SOURCE TEXT —

The enactment of the British North America Act, 1867 (today called the Constitution Act, 1867), which confederated Canada, was celebrated on July 1, 1867, with the ringing of the bells at the Cathedral Church of St James in Toronto and "bonfires, fireworks, and illuminations, excursions, military displays, and musical and other entertainments", as described in contemporary accounts. On June 20 of the following year, Governor General the Viscount Monck issued a royal proclamation asking for Canadians to celebrate the anniversary of Confederation, However, the holiday was not established statutorily until May 15, 1879, when it was designated as Dominion Day, alluding to the reference in the British North America Act to the country as a dominion. The holiday was initially not dominant in the national calendar; any celebrations were mounted by local communities and the governor general hosted a party at Rideau Hall. No larger celebrations were held until 1917, and then none again for a further decade—the gold and diamond anniversaries of Confederation, respectively.

In 1946, Philéas Côté, a Quebec member of the House of Commons, introduced a private member's bill to rename Dominion Day as Canada Day. The bill was passed quickly by the lower chamber but was stalled by the Senate, which returned it to the commons with the recommendation that the holiday be renamed The National Holiday of Canada, an amendment that effectively killed the bill.

DIRECTIONS — Copy the passage on Canada Day's origins, starting at "In 1946, Philéas" and ending at "killed the bill.", and change "Senate" to "upper chamber". These records have no connection to the passage on Canada Day's origins.

Collected data
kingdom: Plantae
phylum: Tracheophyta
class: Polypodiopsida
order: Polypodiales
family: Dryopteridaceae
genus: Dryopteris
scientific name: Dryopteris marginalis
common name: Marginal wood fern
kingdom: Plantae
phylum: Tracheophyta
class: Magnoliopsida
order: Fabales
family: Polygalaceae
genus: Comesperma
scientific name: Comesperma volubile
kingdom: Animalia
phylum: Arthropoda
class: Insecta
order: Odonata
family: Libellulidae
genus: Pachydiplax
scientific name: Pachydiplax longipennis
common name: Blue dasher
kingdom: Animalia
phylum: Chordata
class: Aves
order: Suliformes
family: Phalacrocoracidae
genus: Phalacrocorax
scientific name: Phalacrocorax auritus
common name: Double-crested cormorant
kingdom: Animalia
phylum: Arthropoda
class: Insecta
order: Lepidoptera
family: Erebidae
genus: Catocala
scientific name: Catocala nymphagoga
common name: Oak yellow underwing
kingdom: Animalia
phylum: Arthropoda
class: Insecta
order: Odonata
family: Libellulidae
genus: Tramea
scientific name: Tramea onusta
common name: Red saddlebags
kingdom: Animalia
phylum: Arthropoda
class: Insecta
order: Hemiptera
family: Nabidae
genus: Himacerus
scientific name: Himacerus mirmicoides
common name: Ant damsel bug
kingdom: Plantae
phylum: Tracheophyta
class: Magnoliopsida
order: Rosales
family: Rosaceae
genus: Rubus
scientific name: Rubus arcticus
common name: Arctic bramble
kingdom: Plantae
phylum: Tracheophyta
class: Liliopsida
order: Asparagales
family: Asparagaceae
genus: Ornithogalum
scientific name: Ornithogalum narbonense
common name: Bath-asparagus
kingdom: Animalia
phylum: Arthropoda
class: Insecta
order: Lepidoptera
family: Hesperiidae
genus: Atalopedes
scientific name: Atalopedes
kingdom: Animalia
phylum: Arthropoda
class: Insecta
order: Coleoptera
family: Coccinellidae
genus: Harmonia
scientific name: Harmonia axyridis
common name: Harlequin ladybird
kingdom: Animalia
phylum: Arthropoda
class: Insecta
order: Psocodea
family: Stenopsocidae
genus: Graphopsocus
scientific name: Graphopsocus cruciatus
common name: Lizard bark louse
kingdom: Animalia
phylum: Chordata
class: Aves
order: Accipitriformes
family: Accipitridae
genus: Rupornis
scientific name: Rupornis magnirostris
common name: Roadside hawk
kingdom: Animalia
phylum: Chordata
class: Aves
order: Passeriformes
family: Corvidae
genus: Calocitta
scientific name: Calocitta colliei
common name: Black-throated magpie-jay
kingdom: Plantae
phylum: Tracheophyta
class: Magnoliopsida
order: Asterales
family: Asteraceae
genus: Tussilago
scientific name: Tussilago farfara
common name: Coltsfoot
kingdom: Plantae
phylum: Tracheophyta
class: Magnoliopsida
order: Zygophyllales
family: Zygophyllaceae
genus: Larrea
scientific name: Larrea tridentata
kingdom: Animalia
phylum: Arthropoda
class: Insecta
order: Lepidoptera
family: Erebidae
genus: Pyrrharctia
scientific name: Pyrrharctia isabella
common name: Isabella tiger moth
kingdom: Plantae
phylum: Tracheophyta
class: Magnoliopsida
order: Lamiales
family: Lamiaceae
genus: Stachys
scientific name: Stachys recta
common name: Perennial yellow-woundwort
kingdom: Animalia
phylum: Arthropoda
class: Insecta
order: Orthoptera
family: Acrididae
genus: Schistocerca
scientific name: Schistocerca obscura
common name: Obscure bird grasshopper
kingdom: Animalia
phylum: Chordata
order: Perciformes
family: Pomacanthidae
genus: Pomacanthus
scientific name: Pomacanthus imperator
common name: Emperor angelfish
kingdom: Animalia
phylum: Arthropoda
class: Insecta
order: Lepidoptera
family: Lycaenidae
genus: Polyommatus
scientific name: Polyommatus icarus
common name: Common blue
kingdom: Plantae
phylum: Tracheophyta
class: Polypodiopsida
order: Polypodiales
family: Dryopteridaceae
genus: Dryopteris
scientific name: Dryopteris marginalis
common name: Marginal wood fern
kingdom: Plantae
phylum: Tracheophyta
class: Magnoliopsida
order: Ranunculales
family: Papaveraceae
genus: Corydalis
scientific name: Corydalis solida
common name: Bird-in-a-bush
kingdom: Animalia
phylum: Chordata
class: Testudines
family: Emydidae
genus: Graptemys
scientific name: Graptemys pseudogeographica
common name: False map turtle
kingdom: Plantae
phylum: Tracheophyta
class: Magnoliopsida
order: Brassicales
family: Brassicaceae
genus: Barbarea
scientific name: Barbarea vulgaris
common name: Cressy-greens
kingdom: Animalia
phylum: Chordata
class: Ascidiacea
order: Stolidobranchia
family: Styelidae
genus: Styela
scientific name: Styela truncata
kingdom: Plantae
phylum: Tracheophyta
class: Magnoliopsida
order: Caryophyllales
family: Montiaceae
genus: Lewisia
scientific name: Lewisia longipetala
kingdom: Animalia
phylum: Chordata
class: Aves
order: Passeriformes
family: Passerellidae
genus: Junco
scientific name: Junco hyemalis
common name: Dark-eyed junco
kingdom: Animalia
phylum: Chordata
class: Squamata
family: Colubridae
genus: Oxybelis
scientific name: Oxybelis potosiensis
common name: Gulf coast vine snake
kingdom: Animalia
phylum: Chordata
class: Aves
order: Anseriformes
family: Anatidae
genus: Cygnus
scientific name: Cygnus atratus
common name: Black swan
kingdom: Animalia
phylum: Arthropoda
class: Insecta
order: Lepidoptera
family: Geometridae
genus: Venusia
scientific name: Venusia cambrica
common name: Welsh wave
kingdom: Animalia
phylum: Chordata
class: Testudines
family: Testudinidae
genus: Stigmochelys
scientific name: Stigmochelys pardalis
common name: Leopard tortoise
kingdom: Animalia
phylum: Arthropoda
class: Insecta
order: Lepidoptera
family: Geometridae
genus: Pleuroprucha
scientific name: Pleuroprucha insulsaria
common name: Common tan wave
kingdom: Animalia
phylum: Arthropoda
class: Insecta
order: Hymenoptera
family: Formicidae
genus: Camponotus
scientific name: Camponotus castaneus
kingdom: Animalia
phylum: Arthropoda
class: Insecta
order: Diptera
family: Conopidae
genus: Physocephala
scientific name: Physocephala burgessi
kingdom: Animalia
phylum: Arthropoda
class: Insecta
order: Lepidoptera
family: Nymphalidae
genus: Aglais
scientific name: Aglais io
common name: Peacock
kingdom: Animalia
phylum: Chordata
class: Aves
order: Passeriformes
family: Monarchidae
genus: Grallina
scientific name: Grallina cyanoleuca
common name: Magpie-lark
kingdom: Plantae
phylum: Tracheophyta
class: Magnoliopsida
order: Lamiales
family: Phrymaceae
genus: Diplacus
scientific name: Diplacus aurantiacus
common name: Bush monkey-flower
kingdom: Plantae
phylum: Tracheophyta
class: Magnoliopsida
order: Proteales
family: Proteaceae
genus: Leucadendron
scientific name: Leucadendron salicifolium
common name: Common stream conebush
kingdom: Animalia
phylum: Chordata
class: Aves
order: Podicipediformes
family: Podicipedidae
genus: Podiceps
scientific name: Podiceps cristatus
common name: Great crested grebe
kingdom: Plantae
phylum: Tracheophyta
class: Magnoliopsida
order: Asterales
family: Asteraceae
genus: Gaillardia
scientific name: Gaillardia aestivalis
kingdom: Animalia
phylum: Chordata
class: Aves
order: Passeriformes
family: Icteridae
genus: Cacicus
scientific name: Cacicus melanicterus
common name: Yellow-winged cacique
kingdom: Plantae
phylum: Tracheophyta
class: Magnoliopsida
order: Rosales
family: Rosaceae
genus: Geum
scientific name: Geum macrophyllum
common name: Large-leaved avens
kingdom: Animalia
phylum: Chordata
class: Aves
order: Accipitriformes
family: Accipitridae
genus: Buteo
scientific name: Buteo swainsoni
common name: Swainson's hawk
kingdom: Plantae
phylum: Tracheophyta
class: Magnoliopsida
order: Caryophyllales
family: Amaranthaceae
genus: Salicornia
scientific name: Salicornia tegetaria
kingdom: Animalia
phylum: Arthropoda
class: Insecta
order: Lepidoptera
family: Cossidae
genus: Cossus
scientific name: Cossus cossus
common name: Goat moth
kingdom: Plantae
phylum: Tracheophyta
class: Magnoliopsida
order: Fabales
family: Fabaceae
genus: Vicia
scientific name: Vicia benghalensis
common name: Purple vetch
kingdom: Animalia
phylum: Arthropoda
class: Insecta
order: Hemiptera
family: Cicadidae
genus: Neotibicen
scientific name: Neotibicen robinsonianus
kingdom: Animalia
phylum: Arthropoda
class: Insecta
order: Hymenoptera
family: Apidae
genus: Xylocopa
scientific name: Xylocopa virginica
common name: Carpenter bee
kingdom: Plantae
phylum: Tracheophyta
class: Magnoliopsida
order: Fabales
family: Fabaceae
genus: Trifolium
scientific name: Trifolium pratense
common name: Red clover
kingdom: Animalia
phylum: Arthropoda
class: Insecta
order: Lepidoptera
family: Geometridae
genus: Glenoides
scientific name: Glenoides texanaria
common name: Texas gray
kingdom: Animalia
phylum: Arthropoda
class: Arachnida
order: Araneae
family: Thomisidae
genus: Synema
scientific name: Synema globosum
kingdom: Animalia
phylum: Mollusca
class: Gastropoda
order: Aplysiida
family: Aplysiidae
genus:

RESPONSE —
In 1946, Philéas Côté, a Quebec member of the House of Commons, introduced a private member's bill to rename Dominion Day as Canada Day. The bill was passed quickly by the lower chamber but was stalled by the upper chamber, which returned it to the commons with the recommendation that the holiday be renamed The National Holiday of Canada, an amendment that effectively killed the bill.